Through pie chart, I observed the distribution of subgroups after dimensionality reduction of LIGER package clustering and FindClusters function, and tried to choose the parameters with the greatest difference between cancer and adjacent cancer, which resulted in lymphocytes and others appearing in "Tumor" and "Normal".
Therefore, in the case that the state subgroup only distributed in "Tumour" and "Normal" accounts for almost half, I consider extracting the state subgroup only distributed in "Tumour" and "Normal" and merging it into the type subgroup, and I don't set the key to run BayesPrism. I think it is still convincing.
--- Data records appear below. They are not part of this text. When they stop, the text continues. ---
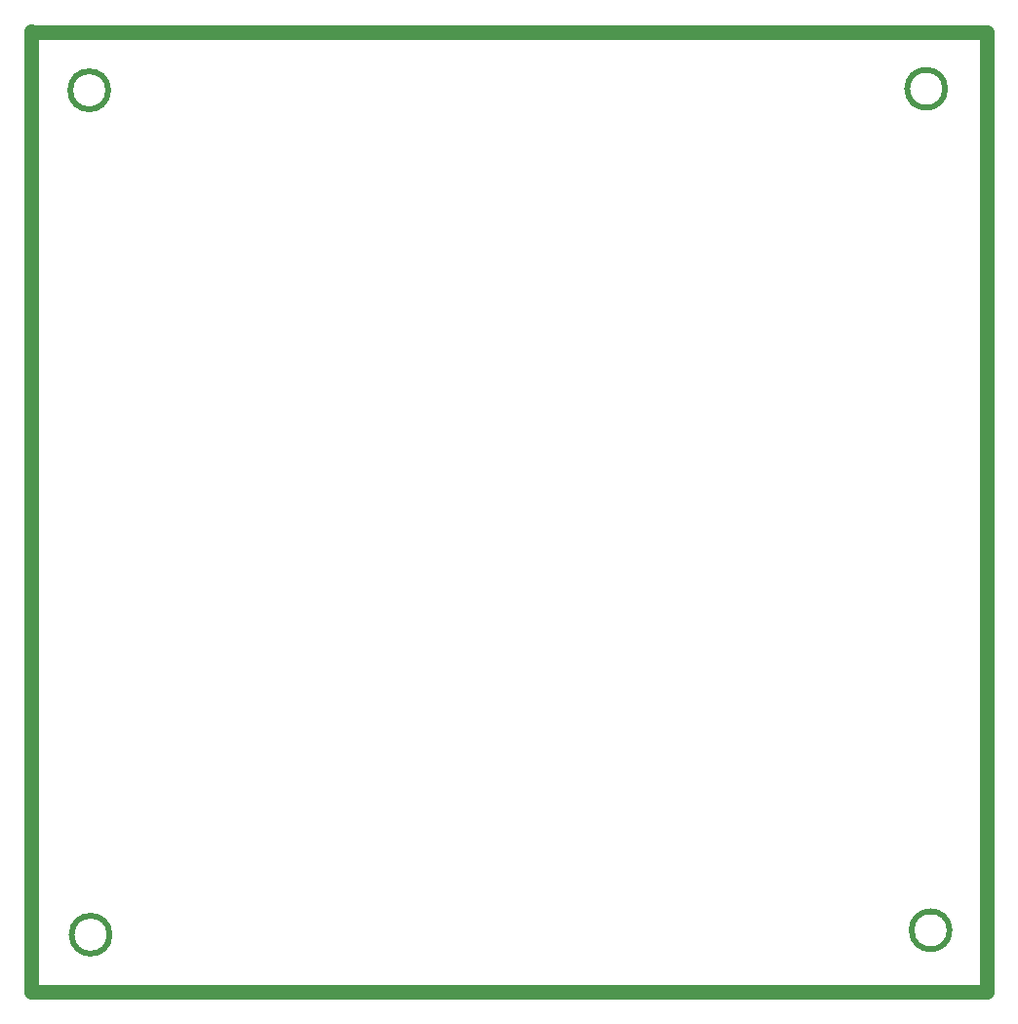
<source format=gm1>
G04*
G04 #@! TF.GenerationSoftware,Altium Limited,Altium Designer,20.0.1 (14)*
G04*
G04 Layer_Color=16711935*
%FSLAX25Y25*%
%MOIN*%
G70*
G01*
G75*
%ADD19C,0.02000*%
%ADD20C,0.05000*%
D19*
X312311Y-19185D02*
G03*
X312311Y-19185I-6496J0D01*
G01*
X313811Y-306815D02*
G03*
X313811Y-306815I-6496J0D01*
G01*
X26681Y-308315D02*
G03*
X26681Y-308315I-6496J0D01*
G01*
X26181Y-19685D02*
G03*
X26181Y-19685I-6496J0D01*
G01*
X312311Y-19185D02*
G03*
X312311Y-19185I-6496J0D01*
G01*
X313811Y-306815D02*
G03*
X313811Y-306815I-6496J0D01*
G01*
X26681Y-308315D02*
G03*
X26681Y-308315I-6496J0D01*
G01*
X26181Y-19685D02*
G03*
X26181Y-19685I-6496J0D01*
G01*
D20*
X326500Y16D02*
X326500Y-328000D01*
X500Y16D02*
X326500D01*
X0Y-328000D02*
X326500D01*
X0D02*
Y516D01*
X326500Y16D02*
X326500Y-328000D01*
X500Y16D02*
X326500D01*
X0Y-328000D02*
X326500D01*
X0D02*
Y516D01*
M02*

</source>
Subsequently, I intend to use the type subgroup screened from here for Monocle and iTalk analysis, run WGCNA on the results of state and CIBERSORT, select the results with better results, intersect the above processes to find the key prognostic genes and build a gene model, which completes my exploration of single cell data at this stage.
Can you give me some advice for a beginner? Thank you for your reply!
I found my problem. There are so many zero values because my merge function doesn't match. It's over. I have to do it again.
I used copyKAT to find that the effect was not very good, so I used endothelial cells as annotations_file to run inferCNV and found that half of the epithelial cell subsets were obviously malignant, but this was far from the number of malignant cells in BayesPrism's paper. I found that my scRNA data has a lot of lymphocytes after dimensionality reduction clustering, and the lymphocytes have TCR or BCR copy number variation, and the lymphocytes in the cancer I studied do not seem to be malignant. So I still have doubts about how this type data should be constructed.